If you want to capture the style of a particular work of art or artist, you can also use AI help: In the so-called unbundling, you can ask models like ChatGPT or GPT-4 to describe the characteristics and style of a painting. The AI response can then be used for prompt engineering.
In addition to antique busts, DALL-E 2 can also create other objects - from embroidery to statues, bodies, stuffed animals, architecture, or designer chairs, it's all there.
DALL-E 2: Six tips for prompt engineering
Prompt aspects | Explanation |
---|---|
Precision | Use precise descriptions for the desired objects or scenes, e.g., "a white husky playing in a snowy forest." |
Adjectives and adverbs | Add adjectives and adverbs to provide more detail, e.g., "a sparkling blue road bike on an empty path." |
Creativity | Be creative with your prompts, e.g., "a dog made of clouds." |
Compare | Use comparisons to make your ideas clearer, e.g., "a house whose color is as yellow as ripe bananas." |
Context | Consider the context in which the images are used, e.g., pictures of colorful butterflies for a children's book. |
Simplicity | Keep your prompts concise and focus on one or two key elements, e.g., the main character and the setting. |
DALL-E 2: External image editing and outpainting
With the already introduced editing function, details in the image can be changed, such as adding a mustache, replacing objects, or the entire background.
Since the generated images can also be downloaded, an external image editing program can be used to get even more out of DALL-E 2. In the simplest version, our bust of the Greek philosopher can be reduced in size and used as the basis for a new image.
Paintings can be added using the same method. DALL-E 2 can give Mona Lisa a body, and our Greek VR philosopher gets company.
If you repeat this process often, you can zoom out further and further - some artists already create impressive journeys through DALL-E 2 worlds or giant murals.

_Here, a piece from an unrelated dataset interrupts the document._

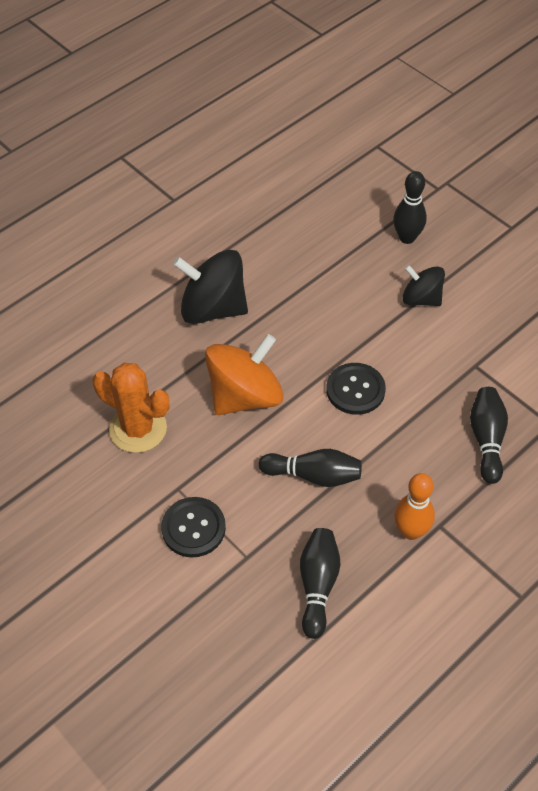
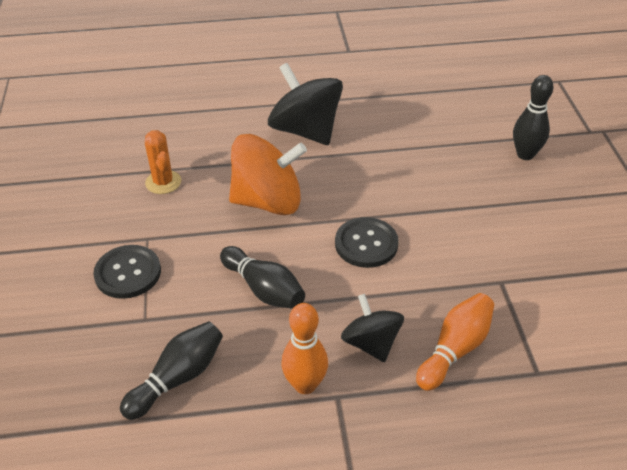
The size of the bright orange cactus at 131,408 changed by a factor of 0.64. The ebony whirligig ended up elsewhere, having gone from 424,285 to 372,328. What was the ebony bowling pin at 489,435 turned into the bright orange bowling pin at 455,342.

Worlds Within Worlds #aiart #dalle2 #aianimation #animation #dalle #infinitezoom #loop #fantasy #scifi pic.twitter.com/LB8eo2GZof
- Michael Carychao (@MichaelCarychao) May 22, 2022
Inpainting with DALL-E 2 is super fun. With some ingenuity, you can create arbitrarily large artwork like the murals shown below - which I assume are the largest #dalle-produced images created so far. pic.twitter.com/DDQUMSmgYq
- David Schnurr (@_dschnurr) April 19, 2022
By combining external image processing, intelligent prompt engineering, and the editing function of DALL-E 2, many other applications are possible.
If you want to dig deeper, you should check out the DALL-E 2 Prompt Book by Guy Parsons. This gives a comprehensive overview of many of the prompt engineering tips discovered so far, and additional methods for getting the most out of DALL-E 2. Many of these tips can also be applied to Midjourney or Stable Diffusion.
Will there be a DALL-E 3? We don't know for sure yet, but OpenAI is already researching alternative architectures for generative AI models, such as consistency models.